- **Problem**
From the listing below, reproduce word for word the part that opens with the line containing "hochwertige, scherstabile" and closes with the line containing "Zahnradpumpen. Die"; reproduce nothing else.

- **Material supplied**
* * * *
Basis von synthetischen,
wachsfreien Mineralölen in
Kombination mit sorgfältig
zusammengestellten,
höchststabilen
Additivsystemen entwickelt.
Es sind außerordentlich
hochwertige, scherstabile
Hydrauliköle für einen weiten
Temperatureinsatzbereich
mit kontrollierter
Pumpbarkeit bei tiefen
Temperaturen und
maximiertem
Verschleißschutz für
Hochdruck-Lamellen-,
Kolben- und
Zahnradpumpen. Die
* * * *
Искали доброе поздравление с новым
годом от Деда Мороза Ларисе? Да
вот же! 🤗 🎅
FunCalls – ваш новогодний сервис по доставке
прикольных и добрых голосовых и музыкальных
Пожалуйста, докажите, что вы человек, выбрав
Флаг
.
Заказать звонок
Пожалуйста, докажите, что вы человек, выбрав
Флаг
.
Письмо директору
* * * *
- **Answer section**
hochwertige, scherstabile
Hydrauliköle für einen weiten
Temperatureinsatzbereich
mit kontrollierter
Pumpbarkeit bei tiefen
Temperaturen und
maximiertem
Verschleißschutz für
Hochdruck-Lamellen-,
Kolben- und
Zahnradpumpen. Die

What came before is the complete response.